Update-grub fails with a second encrypted, but locked rpool
Affects | Status | Importance | Assigned to | Milestone | |
---|---|---|---|---|---|
grub2 (Ubuntu) |
New
|
Undecided
|
Unassigned |
Bug Description
Hello,
I've updated my Ubuntu 20.04 to 22.04 by creating a new root pool and installing Ubuntu. I kept the old root pool around in case something went wrong. Both root pools use ZFS encryption.
I was running into a problem when having only the new root pool unlocked and trying to run update-grub. The old pool was not imported, and hence no key was available.
Running update-grub led to an empty grub.cfg file (only the boilerplate, no stanzas), and there was no apparent error message when running update-grub.
After a few hours of debugging, I realised that the script dies somewhere in the middle when trying to mount from the inactive root pool and fails due to no key.
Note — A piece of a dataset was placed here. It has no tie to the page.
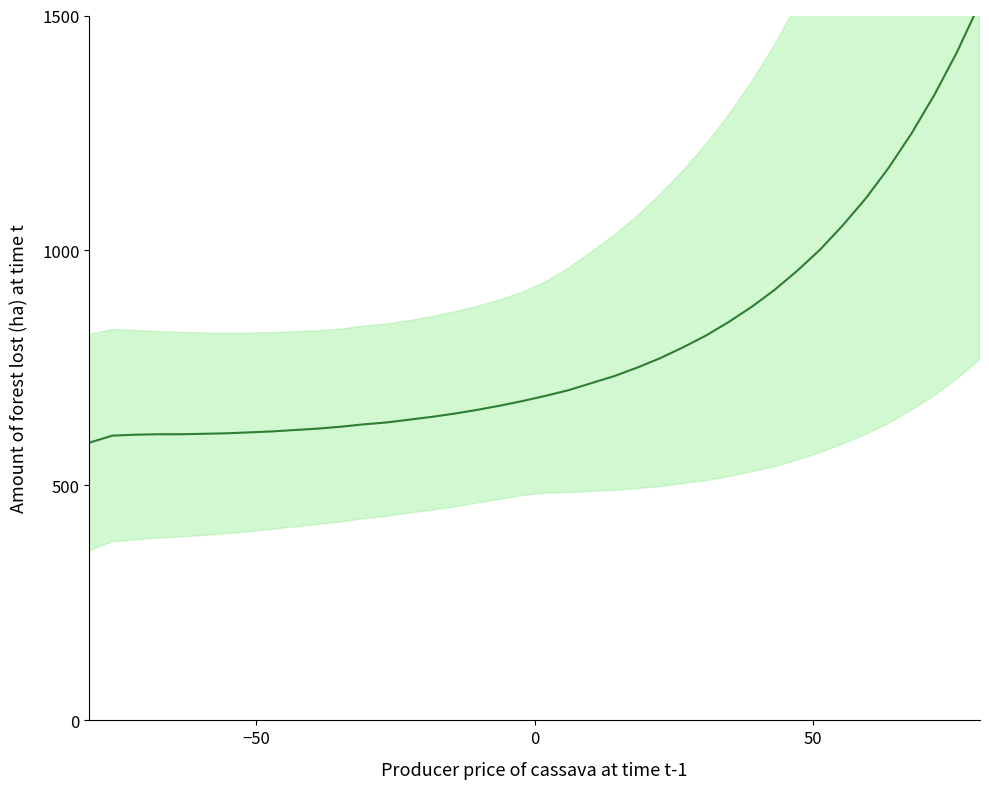

What is the value of the 4th point from the left?

608.9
However, the script continues running and zeros out the grub.cfg file.
Only later I realised that there was a message logged that I didn't pay much attention to as the script finished without problems: zfs_mount_at() failed: encryption key not loaded
Sourcing file `/etc/default/grub'
Sourcing file `/etc/default/
Generating grub configuration file ...
Some pools couldn't be imported and will be ignored:
cannot import 'zfs_data_old': one or more devices is currently unavailable
Found linux image: vmlinuz-
Found initrd image: initrd.
Found linux image: vmlinuz-
Found initrd image: initrd.
zfs_mount_at() failed: encryption key not loadedWarning: os-prober will not be executed to detect other bootable partitions.
Systems on them will not be added to the GRUB boot configuration.
Check GRUB_DISABLE_
Adding boot menu entry for UEFI Firmware Settings ...
done
This is terrible UI, as the script finishes, but it leaves the system unbootable. The error message isn't apparent, and it's unclear where it comes from, especially since I haven't imported the old root pool (but update-grub still finds it and tries to go through it).
Can you please ensure that the error message is more explicit and that the script fails instead of leaving the system unbootable?
I believe the issue is in get_dataset_info() of 10_linux_zfs, but my shell scripting skills are poor at best.
Thanks,
Danny